● **Texto**:
Um esporte de combate
- André D'Angelo
- 21 de jun.
- 3 min de leitura
Por que tanto medo das paixões políticas?
Durante a Idade Média, paixões amorosas eram consideradas patológicas, a ponto de ameaçarem a ordem pública e a estabilidade das relações sociais. Padres e médicos intervinham, chamados por parentes e amigos dos “enfermos”, para prescrever distrações e viagens, quando não aplicar uma curiosa tática de elencar os defeitos da pessoa amada a fim de vê-la sob uma ótica menos benevolente (O Globo, 18/06/2023).
Se os historiadores do futuro se debruçarem sobre a época atual, provavelmente também enxergarão com interesse o temor que algumas paixões têm despertado entre nós – mas não as de natureza amorosa, e sim as de cunho político. E acharão curioso que boa parte da mídia internacional tenha definido como “deliciosamente tediosa” a última eleição presidencial uruguaia (24/11/24), em virtude do histórico moderado dos candidatos e da brandura das rivalidades partidárias, bem diferentes daquilo que se tem observado nas Américas e na Europa desde meados da década passada.
Ora, se as paixões políticas foram a tônica de todo o século 20, por que receá-las agora? Há por acaso consensos tão abrangentes permitindo que sejam dispensáveis o engajamento e a intensidade das emoções investidas nas questões da vida pública?

● **Explore o material**:
1. Transcreva, do texto sobre as paixões políticas, o trecho que se inicia nas palavras que contêm “Um esporte de” e se encerra em “(O Globo, 18/06/2023).”.
2. Retome o texto sobre as paixões políticas e dê continuidade a ele a partir da última frase apresentada.
As entradas que vêm depois do texto não são necessárias.

[Conteúdo transcrito das páginas]
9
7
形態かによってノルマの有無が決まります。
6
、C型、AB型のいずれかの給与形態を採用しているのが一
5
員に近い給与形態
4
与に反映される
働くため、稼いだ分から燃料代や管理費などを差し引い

---

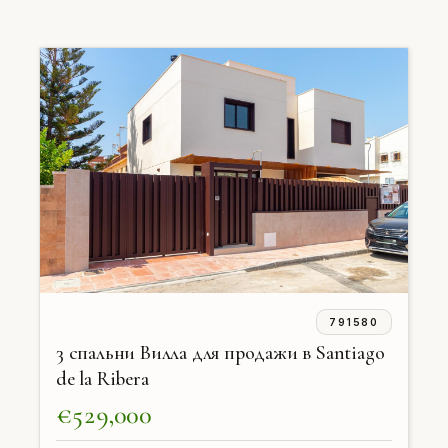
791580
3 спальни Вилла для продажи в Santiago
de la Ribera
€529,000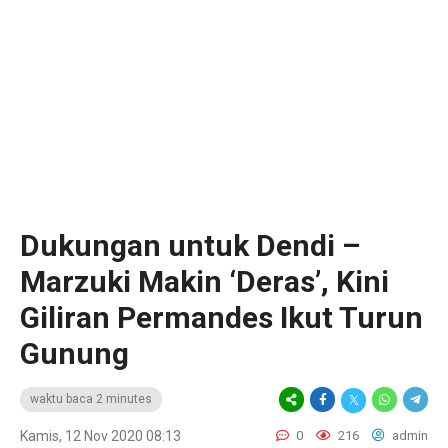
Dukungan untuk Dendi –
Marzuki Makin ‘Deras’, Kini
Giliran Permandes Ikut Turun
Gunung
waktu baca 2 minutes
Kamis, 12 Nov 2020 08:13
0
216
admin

● **Respostas por item**:
1.
Um esporte de combate
- André D'Angelo
- 21 de jun.
- 3 min de leitura
Por que tanto medo das paixões políticas?
Durante a Idade Média, paixões amorosas eram consideradas patológicas, a ponto de ameaçarem a ordem pública e a estabilidade das relações sociais. Padres e médicos intervinham, chamados por parentes e amigos dos “enfermos”, para prescrever distrações e viagens, quando não aplicar uma curiosa tática de elencar os defeitos da pessoa amada a fim de vê-la sob uma ótica menos benevolente (O Globo, 18/06/2023).

2.
Uma hipótese. Nas entrelinhas da tese do fim da história, proposta por Francis Fukuyama nos anos 1990, estava a ideia de que as tensões políticas amainariam por meio da imposição quase natural da democracia liberal. Sem modelos opostos para brandir, defensores de um lado e de outro tenderiam a uma convergência favorável à estabilidade institucional e, claro, à governança econômica.
A queda do muro de Berlim e a fragmentação da antiga União Soviética, pretextos para o argumento de Fukuyama, ocorreram de maneira concomitante à ascensão daquilo que foi apelidado de neoliberalismo, uma doutrina que encarna “a nova razão do mundo” (Dardot & Laval, 2017) – uma lógica inconteste, indisputável, alheia aos sentimentos. Em seu corolário, não apenas o socialismo seria uma utopia juvenil indefensável, como a moderada social-democracia (e a já esquecida “terceira via”, sua sucessora), uma ingenuidade de quem não aceita a vida como ela é em sua dureza meritocrática. Ao espantar idealismos e voluntarismos bem-intencionados, o neoliberalismo visaria aplainar as paixões políticas em nome de uma pretensa neutralidade. Errar com Sartre já não era uma opção; acertar com Aron, sim.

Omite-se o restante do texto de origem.